(Problem description): For the string "index", report how many lines in the records below contain it, and nothing more.

(Records shown):
^^^^^^^^

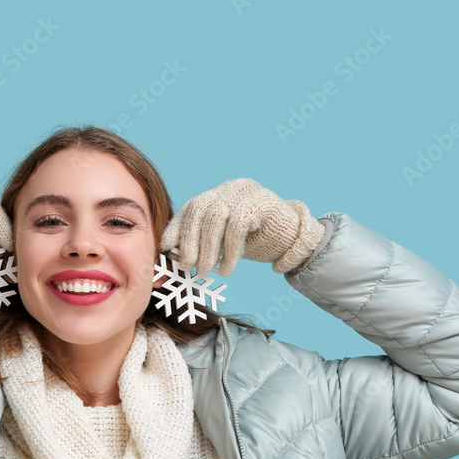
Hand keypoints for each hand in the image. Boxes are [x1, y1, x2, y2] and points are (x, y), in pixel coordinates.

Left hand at [160, 178, 324, 276]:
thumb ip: (202, 244)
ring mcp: (246, 190)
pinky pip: (237, 224)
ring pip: (216, 216)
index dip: (176, 227)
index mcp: (216, 194)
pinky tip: (227, 268)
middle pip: (199, 209)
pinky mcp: (263, 200)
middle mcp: (229, 188)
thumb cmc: (253, 242)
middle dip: (189, 240)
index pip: (190, 207)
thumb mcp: (223, 243)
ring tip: (206, 271)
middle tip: (186, 266)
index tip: (165, 248)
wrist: (293, 240)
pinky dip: (229, 250)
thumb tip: (174, 257)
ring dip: (208, 248)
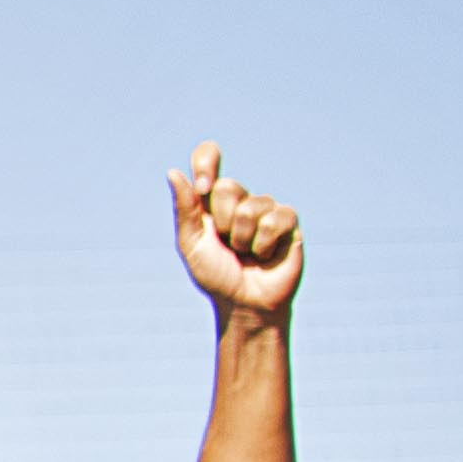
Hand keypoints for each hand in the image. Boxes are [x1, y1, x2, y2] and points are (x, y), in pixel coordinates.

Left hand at [169, 139, 303, 324]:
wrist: (244, 303)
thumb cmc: (216, 275)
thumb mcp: (191, 244)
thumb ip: (185, 210)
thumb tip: (174, 172)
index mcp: (211, 201)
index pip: (208, 158)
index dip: (206, 160)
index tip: (203, 186)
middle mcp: (239, 199)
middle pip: (227, 187)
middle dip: (221, 222)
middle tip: (227, 244)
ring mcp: (266, 208)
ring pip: (249, 207)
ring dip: (242, 239)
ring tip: (246, 253)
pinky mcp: (289, 220)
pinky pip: (274, 219)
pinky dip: (263, 243)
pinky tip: (265, 254)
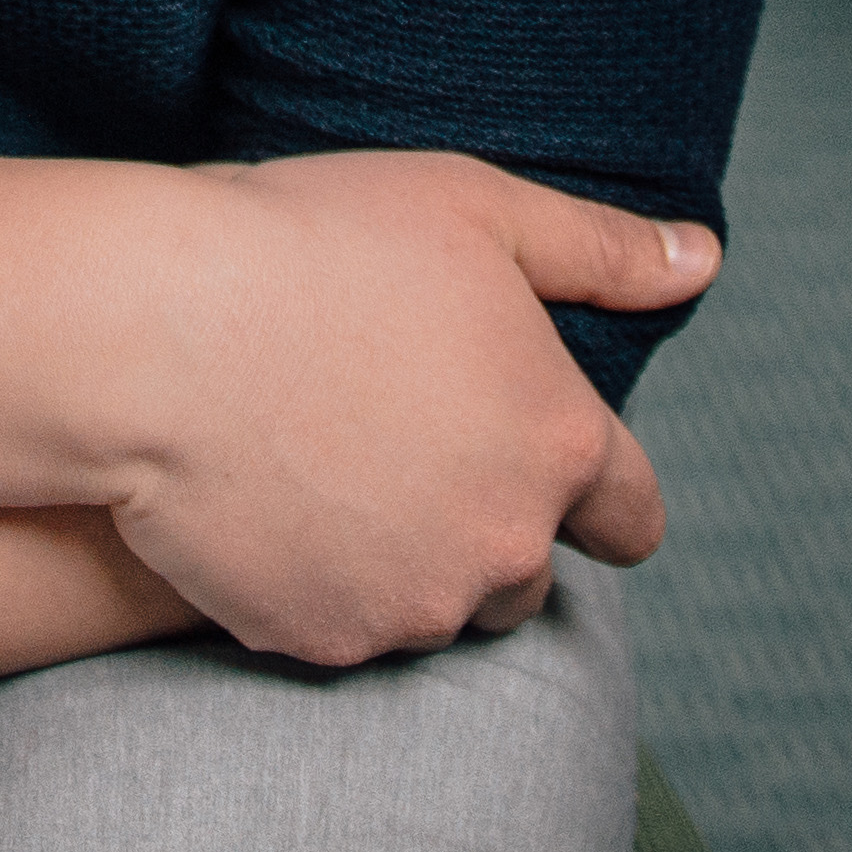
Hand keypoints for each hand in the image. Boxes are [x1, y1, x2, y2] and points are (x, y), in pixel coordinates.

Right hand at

^^^^^^^^

(Solution): 8